Should rates stay where they are for an extended period?

The Telegraph today have an article putting across the view of the Ernst & Young ITEM club, who believe that the Bank of England should keep the base interest rate at the current low level of 0.5% for years to come -- until 2014 in fact. This view is not shared by the government's new Office for Budget Responsibility (OBR), who forecast a similar level of economic growth over that period but they foresee the base interest rate going up steadily to around 3% over that time. Here.

Who are the ITEM club? Well, they're a bunch of economic thinkers paid by big business to come up with forecasts about what the future economic policies of the government should look like. They share the same model of the economy as used by the Treasury and also the OBR. So, you would think that all three parties ought to end up singing from a very similar song sheet at the end of the deliberations. But they don't. Could this be because ITEM's forecasts are spun in favour of the interests of big business, rather than the wider economy, do you think?

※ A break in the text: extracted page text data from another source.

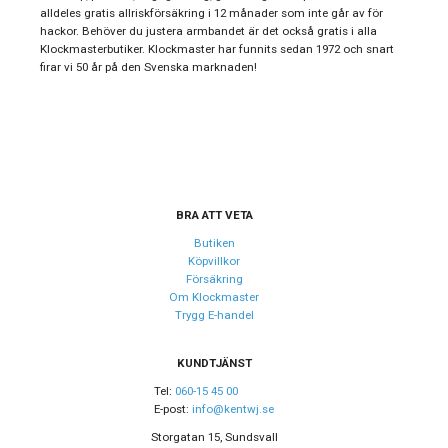
alldeles gratis allriskförsäkring i 12 månader som inte går av för
Stil
Automatklockor
hackor. Behöver du justera armbandet är det också gratis i alla
Klockmasterbutiker. Klockmaster har funnits sedan 1972 och snart
Typ av klocka
Herrklocka
firar vi 50 år på den Svenska marknaden!
Garanti
24 månader
Design
Index
Arabiska siffror
Färg på urtavla
Blå
BRA ATT VETA
Form på boett
Rund
Butiken
Köpvillkor
Färg på boett
Rosa
Försäkring
Om Klockmaster
Boett material
Brons
Trygg E-handel
Armband material
Brons
Armband färg
KUNDTJÄNST
Rosé
Tel:
060-15 45 00
E-post:
info@kentwj.se
Urverk
Storgatan 15, Sundsvall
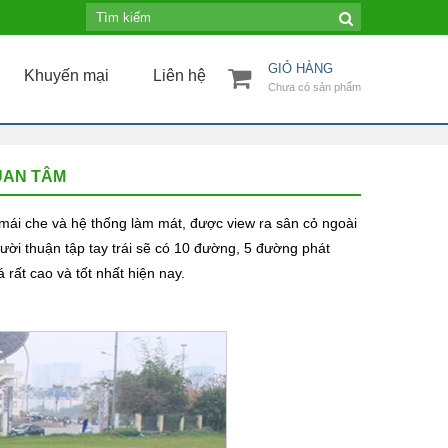
GIỎ HÀNG
Khuyến mại
Liên hệ
Chưa có sản phẩm
UAN TÂM
ái che và hệ thống làm mát, được view ra sân cỏ ngoài
gười thuận tập tay trái sẽ có 10 đường, 5 đường phát
rất cao và tốt nhất hiện nay.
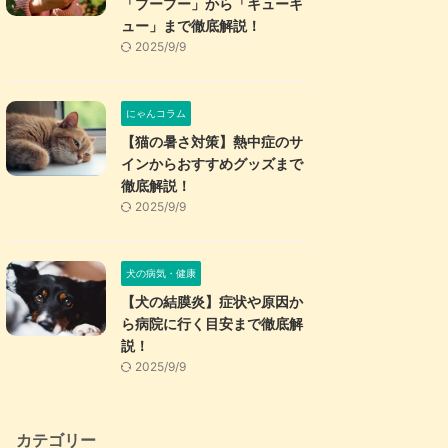
「プープー」から「キューキ
ュー」まで徹底解説！
2025/9/9
にゃんコラム
【猫の暑さ対策】熱中症のサ
インからおすすめグッズまで
徹底解説！
2025/9/9
犬の病気・健康
【犬の結膜炎】症状や原因か
ら病院に行く目安まで徹底解
説！
2025/9/9
カテゴリー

It seems to me that there is a significant body whose views have not been represented in the Telegraph article: the global bond market. These are the parties that will be buying (or not) the government's bonds at the paltry rates ITEM would offer. My feeling, and I am quite sure it is also the feeling of the Treasury and the OBR because they would never suggest raising rates if they didn't feel it was strictly necessary, is that the bond market will not buy our bonds at these rates for much longer. They are simply not being compensated for the risk they are taking, especially with the inflation rate in the UK unexpectedly being stubbornly high. If the bond market participants steer clear of our government bonds, we can't fill the budget deficit any more. Not unless Quantitative Easing (printing money to buy our own bonds from ourselves) is resumed in earnest, but at this point in time this approach would likely have dire consequences for confidence in the Pound, and therefore its exchange value. We would then be looking at a much worse problem than simply trying to keep the base interest rate down for political gain at home.